TASK INSTRUCTIONS
Drop every picture and give the entries back exactly.

*** Block opens ***

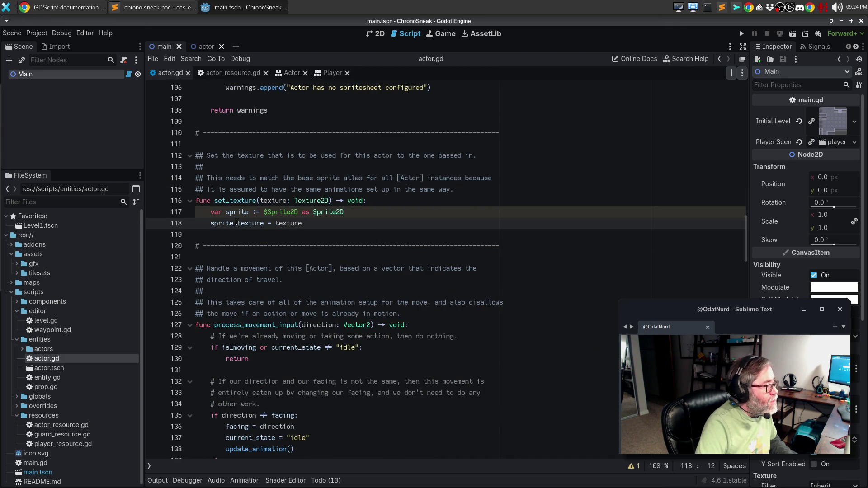
{"action": "triple_click", "coordinate": [238, 212]}
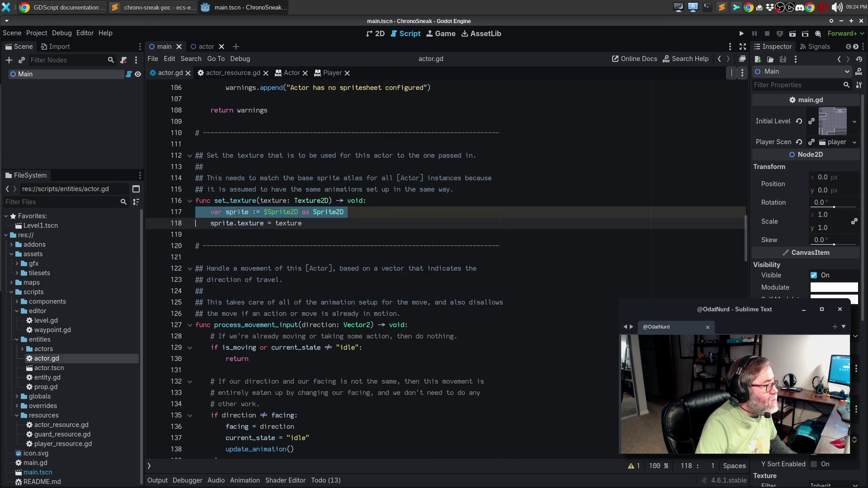
{"action": "key", "text": "BackSpace"}
{"action": "left_click", "coordinate": [344, 274]}
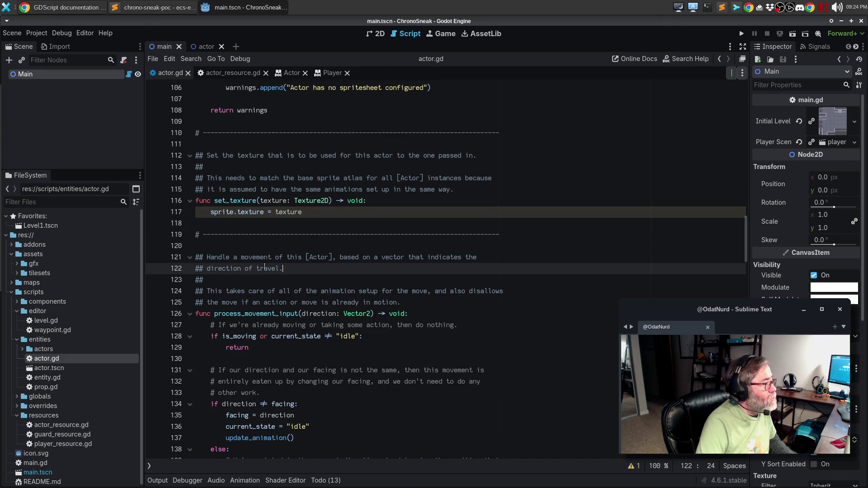
{"action": "mouse_move", "coordinate": [222, 213]}
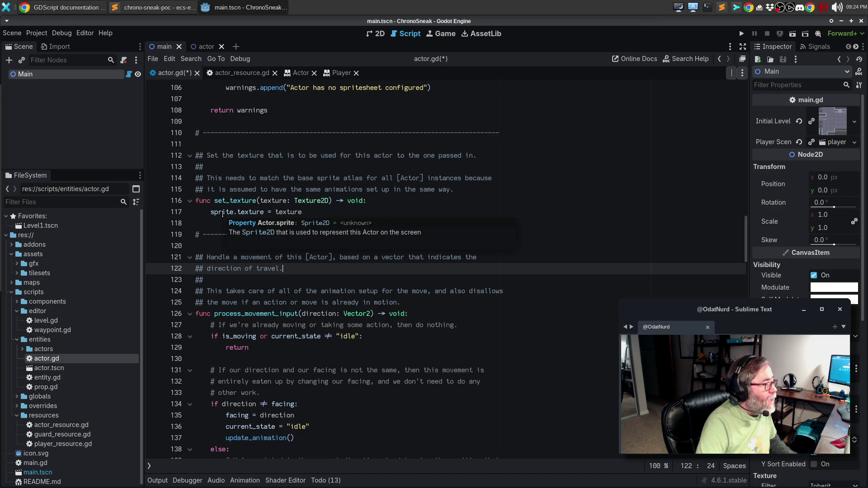
{"action": "left_click", "coordinate": [373, 212]}
{"action": "key", "text": "ctrl+s"}
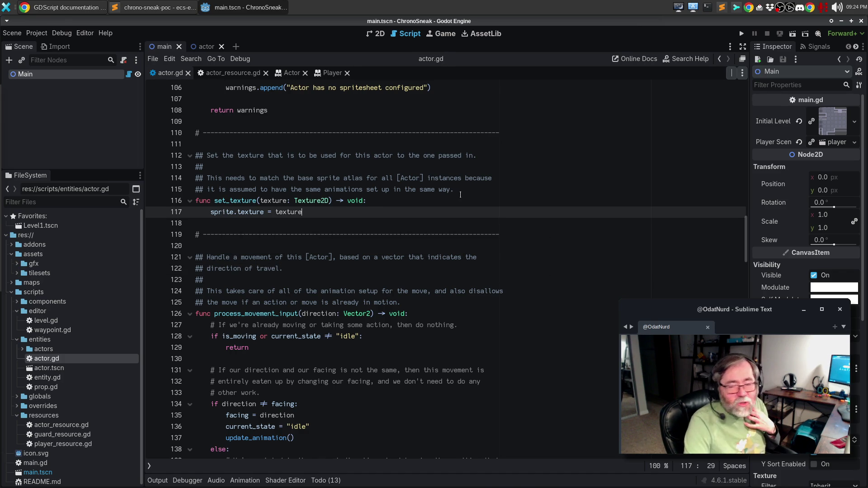
{"action": "scroll", "coordinate": [426, 197], "scroll_direction": "up", "scroll_amount": 20}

*** Block closes ***

EXERCISE OUTPUT
{"action": "triple_click", "coordinate": [238, 212]}
{"action": "key", "text": "BackSpace"}
{"action": "left_click", "coordinate": [344, 274]}
{"action": "mouse_move", "coordinate": [222, 213]}
{"action": "left_click", "coordinate": [373, 212]}
{"action": "key", "text": "ctrl+s"}
{"action": "scroll", "coordinate": [426, 197], "scroll_direction": "up", "scroll_amount": 20}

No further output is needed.